The US beef products issue on Monday also brought chaos to parliament as Japanese Agricultural Minister Shoichi Nakagawa admitted Tokyo failed to inspect US cattle facilities before easing the ban, inviting a flurry of criticism and prompting opposition lawmakers to walk out of a session.
Suspicious parts
The Food Safety Commission approved lifting the previous ban on conditions that imports be limited to meat from cows aged 20 months or less and that parts of cattle thought to be at particularly high risk of containing mad cow disease be removed.
Japan's farm minister, facing calls to quit after failing to follow the Cabinet's policy of inspecting US meatpackers before allowing beef imports to resume, said yesterday he had no intention of stepping down.
Agriculture Minister Shoichi Nakagawa admitted on Monday that Japan had only begun the inspections after lifting the ban.
"I am not considering leaving my post," Nakagawa told a news conference yesterday.
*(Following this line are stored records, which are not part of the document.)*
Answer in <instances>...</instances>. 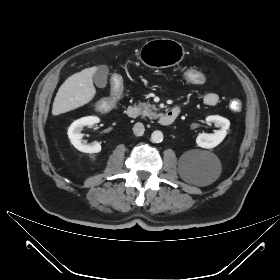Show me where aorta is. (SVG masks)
I'll list each match as a JSON object with an SVG mask.
<instances>
[{
	"mask_svg": "<svg viewBox=\"0 0 280 280\" xmlns=\"http://www.w3.org/2000/svg\"><path fill=\"white\" fill-rule=\"evenodd\" d=\"M163 140V133L159 130H155L152 134H151V141L154 143H159Z\"/></svg>",
	"mask_w": 280,
	"mask_h": 280,
	"instance_id": "obj_1",
	"label": "aorta"
}]
</instances>
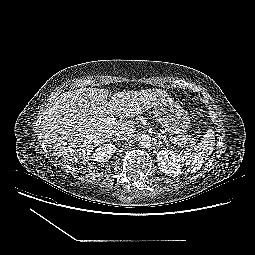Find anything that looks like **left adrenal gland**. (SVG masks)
<instances>
[{
    "label": "left adrenal gland",
    "instance_id": "left-adrenal-gland-1",
    "mask_svg": "<svg viewBox=\"0 0 255 255\" xmlns=\"http://www.w3.org/2000/svg\"><path fill=\"white\" fill-rule=\"evenodd\" d=\"M160 143H162V141H160ZM165 144H167V142H164Z\"/></svg>",
    "mask_w": 255,
    "mask_h": 255
}]
</instances>
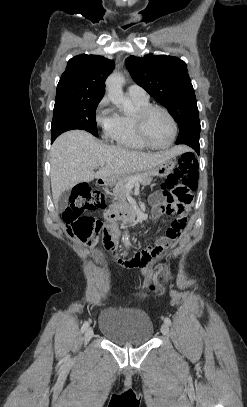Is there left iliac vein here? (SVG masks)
<instances>
[{
	"label": "left iliac vein",
	"mask_w": 247,
	"mask_h": 407,
	"mask_svg": "<svg viewBox=\"0 0 247 407\" xmlns=\"http://www.w3.org/2000/svg\"><path fill=\"white\" fill-rule=\"evenodd\" d=\"M161 333L166 337L169 336V325L167 323L161 325Z\"/></svg>",
	"instance_id": "obj_1"
}]
</instances>
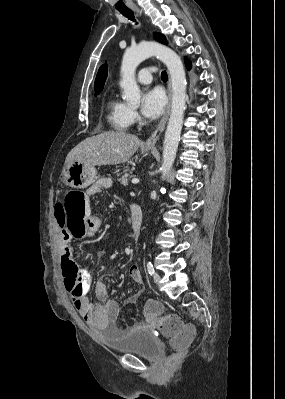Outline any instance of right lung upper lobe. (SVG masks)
<instances>
[{
	"label": "right lung upper lobe",
	"mask_w": 285,
	"mask_h": 399,
	"mask_svg": "<svg viewBox=\"0 0 285 399\" xmlns=\"http://www.w3.org/2000/svg\"><path fill=\"white\" fill-rule=\"evenodd\" d=\"M107 68H108L107 65H102L97 73L94 84V90L97 94H99L104 87V83L107 78Z\"/></svg>",
	"instance_id": "right-lung-upper-lobe-1"
}]
</instances>
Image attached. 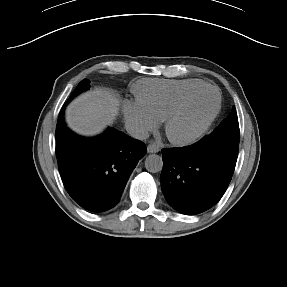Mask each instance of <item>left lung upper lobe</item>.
Returning <instances> with one entry per match:
<instances>
[{"mask_svg": "<svg viewBox=\"0 0 287 287\" xmlns=\"http://www.w3.org/2000/svg\"><path fill=\"white\" fill-rule=\"evenodd\" d=\"M209 136L215 141L238 148L240 131L235 108L232 109V113Z\"/></svg>", "mask_w": 287, "mask_h": 287, "instance_id": "left-lung-upper-lobe-1", "label": "left lung upper lobe"}]
</instances>
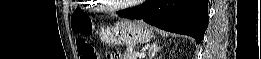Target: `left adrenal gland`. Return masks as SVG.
Here are the masks:
<instances>
[{
  "instance_id": "1",
  "label": "left adrenal gland",
  "mask_w": 261,
  "mask_h": 59,
  "mask_svg": "<svg viewBox=\"0 0 261 59\" xmlns=\"http://www.w3.org/2000/svg\"><path fill=\"white\" fill-rule=\"evenodd\" d=\"M162 47H158V44L157 42H154L150 48H149V51H148V56H149V59H153L155 57V55L157 54V52H159L161 50Z\"/></svg>"
}]
</instances>
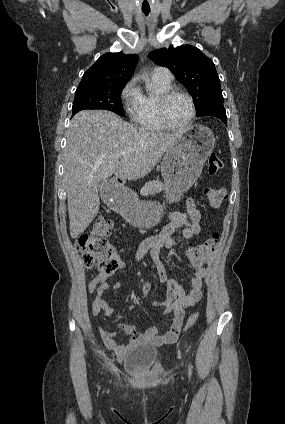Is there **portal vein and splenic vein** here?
Instances as JSON below:
<instances>
[{"instance_id":"1","label":"portal vein and splenic vein","mask_w":285,"mask_h":424,"mask_svg":"<svg viewBox=\"0 0 285 424\" xmlns=\"http://www.w3.org/2000/svg\"><path fill=\"white\" fill-rule=\"evenodd\" d=\"M128 154V152L124 151L121 153L122 156H126Z\"/></svg>"}]
</instances>
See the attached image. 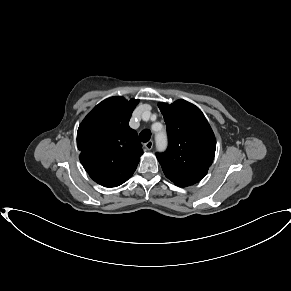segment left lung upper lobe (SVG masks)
<instances>
[{
    "label": "left lung upper lobe",
    "mask_w": 291,
    "mask_h": 291,
    "mask_svg": "<svg viewBox=\"0 0 291 291\" xmlns=\"http://www.w3.org/2000/svg\"><path fill=\"white\" fill-rule=\"evenodd\" d=\"M168 133V149L157 159L165 176L177 186L199 182L208 172L216 149L214 133L204 114L195 105L177 100L159 103Z\"/></svg>",
    "instance_id": "1"
}]
</instances>
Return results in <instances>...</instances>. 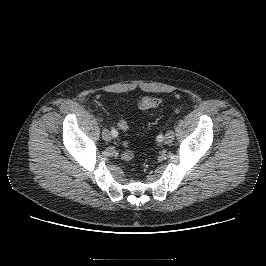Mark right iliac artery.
Instances as JSON below:
<instances>
[{
	"instance_id": "obj_1",
	"label": "right iliac artery",
	"mask_w": 266,
	"mask_h": 266,
	"mask_svg": "<svg viewBox=\"0 0 266 266\" xmlns=\"http://www.w3.org/2000/svg\"><path fill=\"white\" fill-rule=\"evenodd\" d=\"M111 134H112L113 137H117L118 136V132H117V130L115 128H112Z\"/></svg>"
}]
</instances>
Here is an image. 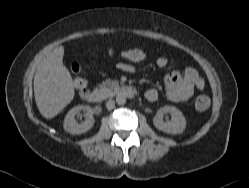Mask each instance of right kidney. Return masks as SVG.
I'll list each match as a JSON object with an SVG mask.
<instances>
[{
  "label": "right kidney",
  "mask_w": 249,
  "mask_h": 188,
  "mask_svg": "<svg viewBox=\"0 0 249 188\" xmlns=\"http://www.w3.org/2000/svg\"><path fill=\"white\" fill-rule=\"evenodd\" d=\"M85 112V121L77 122L75 117L79 115L80 112ZM95 123L93 118V111L89 106L78 105L72 108L64 118L63 127L64 130L70 134H82L89 131Z\"/></svg>",
  "instance_id": "obj_1"
}]
</instances>
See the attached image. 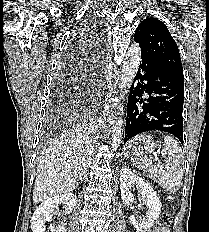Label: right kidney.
Here are the masks:
<instances>
[{
    "label": "right kidney",
    "instance_id": "obj_1",
    "mask_svg": "<svg viewBox=\"0 0 209 232\" xmlns=\"http://www.w3.org/2000/svg\"><path fill=\"white\" fill-rule=\"evenodd\" d=\"M62 204L65 214H70L76 205V195L73 193H64L48 198L43 201L35 210L31 220L32 232H66L62 225L50 227L47 230L46 223L51 220L55 214V209Z\"/></svg>",
    "mask_w": 209,
    "mask_h": 232
}]
</instances>
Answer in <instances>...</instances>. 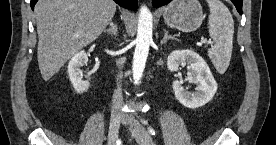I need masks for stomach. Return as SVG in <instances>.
<instances>
[{
  "label": "stomach",
  "instance_id": "obj_1",
  "mask_svg": "<svg viewBox=\"0 0 276 145\" xmlns=\"http://www.w3.org/2000/svg\"><path fill=\"white\" fill-rule=\"evenodd\" d=\"M163 18L170 27L191 32L200 27L204 15L198 0H173L165 8Z\"/></svg>",
  "mask_w": 276,
  "mask_h": 145
}]
</instances>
"My duty is to carry out agriculture administration and ensure food safety," he said, adding that Japan was waiting for a US report before it would restart beef imports.
The public furore over the minister's admission on Monday is another headache for the government of Prime Minister Junichiro Koizumi, which is grappling with a series of scandals.
The main opposition Democratic Party had called for Nakagawa to resign after he acknowledged the government's promise had not been kept, and a consumers' group echoed that stance.
"The Japanese government should not have accepted what the United States said at face value, but should have checked the US safety measures and policy itself," said Hiroko Mizuhara, secretary general of the Consumers Union of Japan.